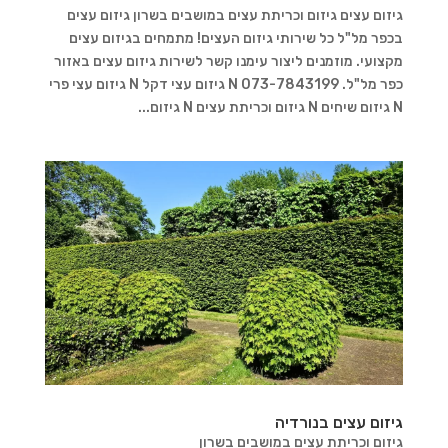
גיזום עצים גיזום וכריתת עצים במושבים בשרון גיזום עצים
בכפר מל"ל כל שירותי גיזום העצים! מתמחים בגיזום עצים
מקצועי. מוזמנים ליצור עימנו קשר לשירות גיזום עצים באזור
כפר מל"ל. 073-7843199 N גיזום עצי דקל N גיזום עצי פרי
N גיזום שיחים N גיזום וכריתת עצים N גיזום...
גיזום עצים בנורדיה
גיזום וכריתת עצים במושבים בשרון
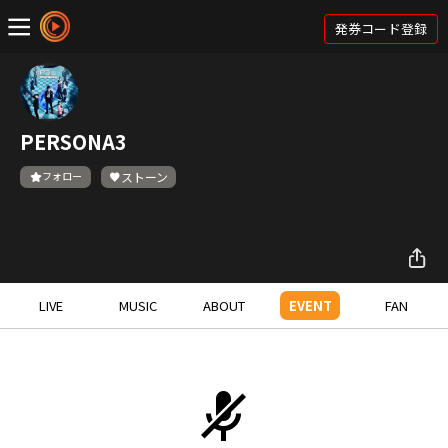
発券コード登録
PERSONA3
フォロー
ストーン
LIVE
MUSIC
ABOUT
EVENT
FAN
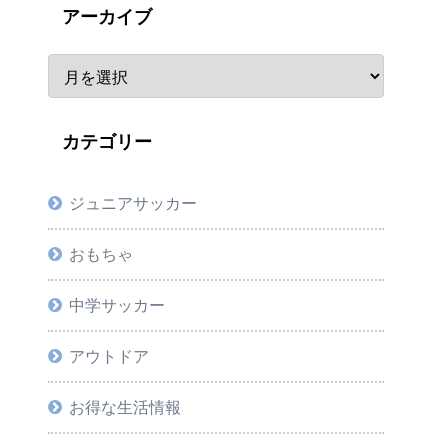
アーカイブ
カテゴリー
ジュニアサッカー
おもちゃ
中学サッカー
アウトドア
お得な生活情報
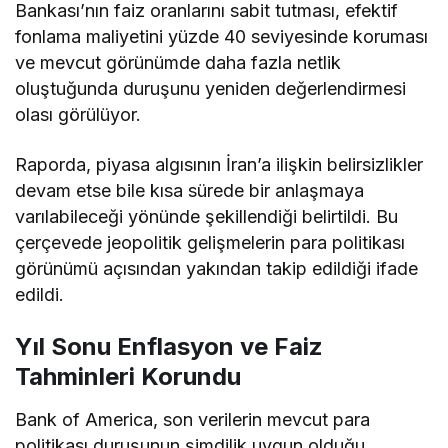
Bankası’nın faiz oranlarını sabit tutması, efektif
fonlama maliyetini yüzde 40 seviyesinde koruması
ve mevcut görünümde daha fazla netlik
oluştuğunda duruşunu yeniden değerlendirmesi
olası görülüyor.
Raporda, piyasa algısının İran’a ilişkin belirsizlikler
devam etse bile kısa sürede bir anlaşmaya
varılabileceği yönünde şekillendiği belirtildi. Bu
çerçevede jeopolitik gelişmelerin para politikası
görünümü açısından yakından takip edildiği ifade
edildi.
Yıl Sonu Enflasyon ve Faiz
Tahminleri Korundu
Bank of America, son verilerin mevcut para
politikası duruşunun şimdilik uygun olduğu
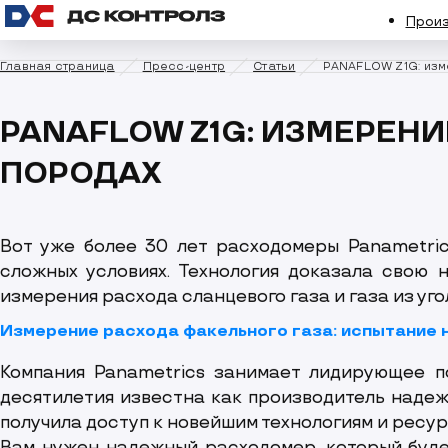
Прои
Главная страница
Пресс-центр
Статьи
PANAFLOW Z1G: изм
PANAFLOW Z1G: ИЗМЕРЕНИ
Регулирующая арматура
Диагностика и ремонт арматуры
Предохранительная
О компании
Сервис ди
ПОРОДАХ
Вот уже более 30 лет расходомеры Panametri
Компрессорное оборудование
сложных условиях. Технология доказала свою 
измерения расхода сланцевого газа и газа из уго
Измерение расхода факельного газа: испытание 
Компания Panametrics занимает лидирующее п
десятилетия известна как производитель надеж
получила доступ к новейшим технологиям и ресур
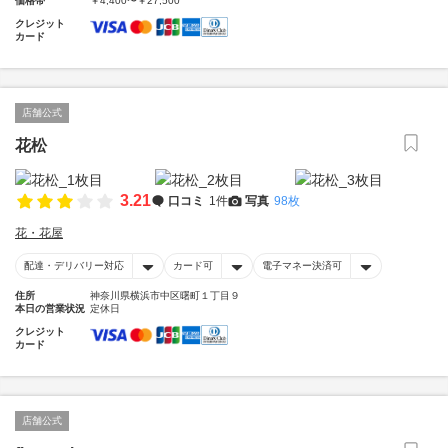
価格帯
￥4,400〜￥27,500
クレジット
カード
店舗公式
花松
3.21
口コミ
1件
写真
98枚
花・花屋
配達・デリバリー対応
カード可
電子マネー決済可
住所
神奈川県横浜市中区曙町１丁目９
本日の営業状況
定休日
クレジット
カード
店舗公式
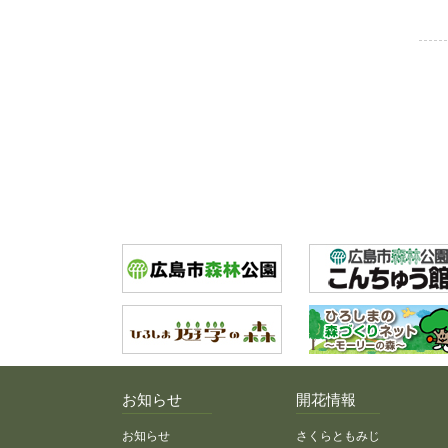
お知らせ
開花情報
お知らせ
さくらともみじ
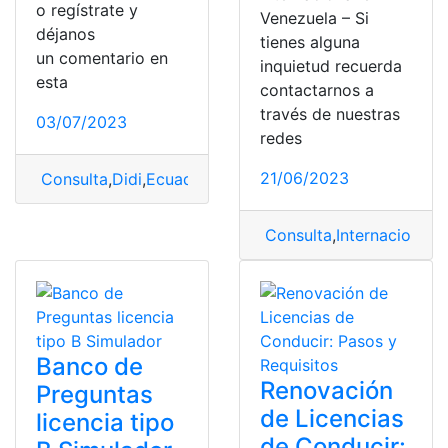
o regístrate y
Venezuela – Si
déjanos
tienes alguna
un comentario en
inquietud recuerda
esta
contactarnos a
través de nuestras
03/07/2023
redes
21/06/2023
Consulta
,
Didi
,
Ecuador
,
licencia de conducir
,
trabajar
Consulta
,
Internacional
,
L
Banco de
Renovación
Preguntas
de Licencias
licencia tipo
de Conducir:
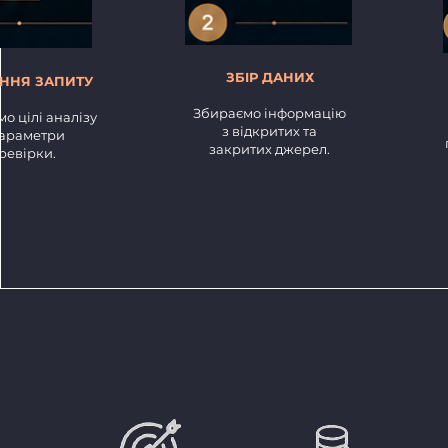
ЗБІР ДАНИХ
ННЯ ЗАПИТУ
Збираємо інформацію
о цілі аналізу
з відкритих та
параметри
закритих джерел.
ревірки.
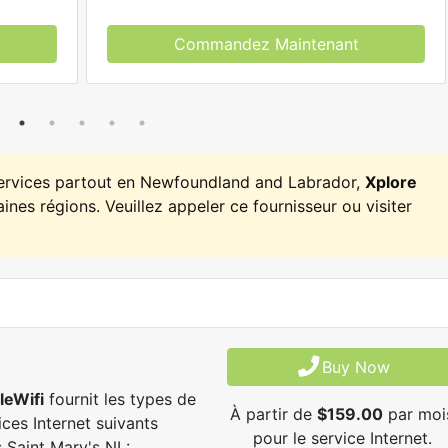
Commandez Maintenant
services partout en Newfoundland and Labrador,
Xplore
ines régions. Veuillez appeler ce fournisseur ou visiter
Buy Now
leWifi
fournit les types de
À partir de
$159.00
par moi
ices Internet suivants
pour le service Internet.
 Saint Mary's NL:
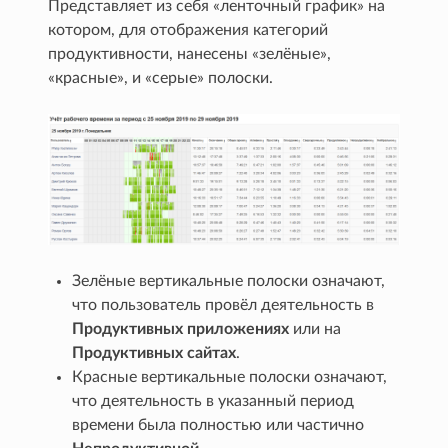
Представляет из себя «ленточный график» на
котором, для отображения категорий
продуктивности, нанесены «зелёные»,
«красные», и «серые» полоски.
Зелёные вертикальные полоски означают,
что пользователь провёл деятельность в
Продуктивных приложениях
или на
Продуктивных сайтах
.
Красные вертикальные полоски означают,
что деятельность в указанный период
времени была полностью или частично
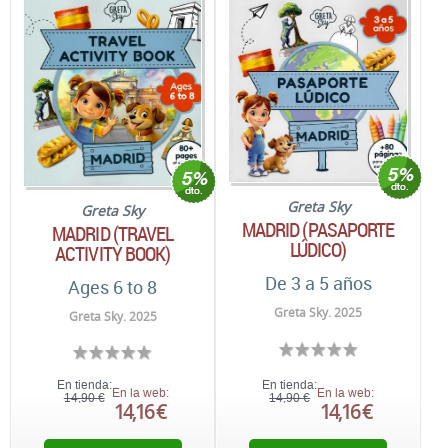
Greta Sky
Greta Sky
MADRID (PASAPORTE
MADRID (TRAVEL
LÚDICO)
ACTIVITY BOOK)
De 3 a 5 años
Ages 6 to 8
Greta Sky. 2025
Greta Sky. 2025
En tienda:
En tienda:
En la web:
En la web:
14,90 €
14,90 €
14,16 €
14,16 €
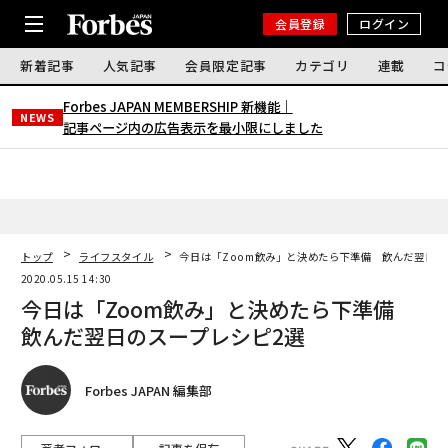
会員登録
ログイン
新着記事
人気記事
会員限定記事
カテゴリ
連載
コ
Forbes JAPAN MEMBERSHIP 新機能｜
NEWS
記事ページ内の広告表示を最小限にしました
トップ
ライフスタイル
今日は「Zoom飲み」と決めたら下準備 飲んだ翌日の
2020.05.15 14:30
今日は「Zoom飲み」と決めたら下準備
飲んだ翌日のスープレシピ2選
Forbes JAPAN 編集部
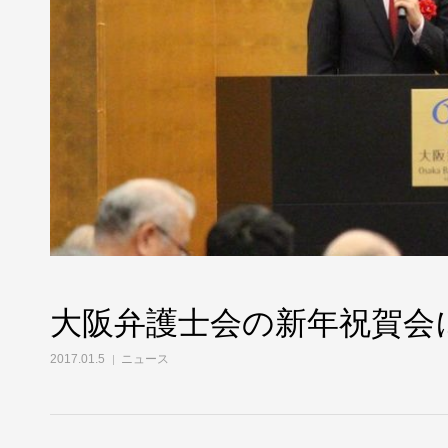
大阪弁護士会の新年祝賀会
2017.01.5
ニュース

==================================================

I'd like every record transcribed exactly, with no pictures carried over.

גיזום עצים גיזום וכריתת עצים במושבים בשרון גיזום עצים
בכפר מל"ל כל שירותי גיזום העצים! מתמחים בגיזום עצים
מקצועי. מוזמנים ליצור עימנו קשר לשירות גיזום עצים באזור
כפר מל"ל. 073-7843199 N גיזום עצי דקל N גיזום עצי פרי
N גיזום שיחים N גיזום וכריתת עצים N גיזום...
גיזום עצים בנורדיה
גיזום וכריתת עצים במושבים בשרון
発券コード登録
PERSONA3
フォロー
ストーン
LIVE
MUSIC
ABOUT
EVENT
FAN
アーカイブ
カテゴリー
ジュニアサッカー
おもちゃ
中学サッカー
アウトドア
お得な生活情報
Bankası’nın faiz oranlarını sabit tutması, efektif
fonlama maliyetini yüzde 40 seviyesinde koruması
ve mevcut görünümde daha fazla netlik
oluştuğunda duruşunu yeniden değerlendirmesi
olası görülüyor.
Raporda, piyasa algısının İran’a ilişkin belirsizlikler
devam etse bile kısa sürede bir anlaşmaya
varılabileceği yönünde şekillendiği belirtildi. Bu
çerçevede jeopolitik gelişmelerin para politikası
görünümü açısından yakından takip edildiği ifade
edildi.
Yıl Sonu Enflasyon ve Faiz
Tahminleri Korundu
Bank of America, son verilerin mevcut para
politikası duruşunun şimdilik uygun olduğu
Прои
Главная страница
Пресс-центр
Статьи
PANAFLOW Z1G: изм
PANAFLOW Z1G: ИЗМЕРЕНИ
Регулирующая арматура
Диагностика и ремонт арматуры
Предохранительная
О компании
Сервис ди
ПОРОДАХ
Вот уже более 30 лет расходомеры Panametri
Компрессорное оборудование
сложных условиях. Технология доказала свою 
измерения расхода сланцевого газа и газа из уго
Измерение расхода факельного газа: испытание 
Компания Panametrics занимает лидирующее п
десятилетия известна как производитель надеж
получила доступ к новейшим технологиям и ресур
価格帯
￥4,400〜￥27,500
クレジット
カード
店舗公式
花松
3.21
口コミ
1件
写真
98枚
花・花屋
配達・デリバリー対応
カード可
電子マネー決済可
住所
神奈川県横浜市中区曙町１丁目９
本日の営業状況
定休日
クレジット
カード
店舗公式
お知らせ
開花情報
お知らせ
さくらともみじ
o regístrate y
Venezuela – Si
déjanos
tienes alguna
un comentario en
inquietud recuerda
esta
contactarnos a
través de nuestras
03/07/2023
redes
21/06/2023
Consulta
,
Didi
,
Ecuador
,
licencia de conducir
,
trabajar
Consulta
,
Internacional
,
L
Banco de
Renovación
Preguntas
de Licencias
licencia tipo
de Conducir:
ЗБІР ДАНИХ
ННЯ ЗАПИТУ
Збираємо інформацію
о цілі аналізу
з відкритих та
параметри
закритих джерел.
ревірки.
Commandez Maintenant
services partout en Newfoundland and Labrador,
Xplore
ines régions. Veuillez appeler ce fournisseur ou visiter
Buy Now
leWifi
fournit les types de
À partir de
$159.00
par moi
ices Internet suivants
pour le service Internet.
 Saint Mary's NL:
Представляет из себя «ленточный график» на
котором, для отображения категорий
продуктивности, нанесены «зелёные»,
«красные», и «серые» полоски.
Зелёные вертикальные полоски означают,
что пользователь провёл деятельность в
Продуктивных приложениях
или на
Продуктивных сайтах
.
Красные вертикальные полоски означают,
что деятельность в указанный период
времени была полностью или частично
Greta Sky
Greta Sky
MADRID (PASAPORTE
MADRID (TRAVEL
LÚDICO)
ACTIVITY BOOK)
De 3 a 5 años
Ages 6 to 8
Greta Sky. 2025
Greta Sky. 2025
En tienda:
En tienda:
En la web:
En la web:
14,90 €
14,90 €
14,16 €
14,16 €
会員登録
ログイン
新着記事
人気記事
会員限定記事
カテゴリ
連載
コ
Forbes JAPAN MEMBERSHIP 新機能｜
NEWS
記事ページ内の広告表示を最小限にしました
トップ
ライフスタイル
今日は「Zoom飲み」と決めたら下準備 飲んだ翌日の
2020.05.15 14:30
今日は「Zoom飲み」と決めたら下準備
飲んだ翌日のスープレシピ2選
Forbes JAPAN 編集部
大阪弁護士会の新年祝賀会
2017.01.5
ニュース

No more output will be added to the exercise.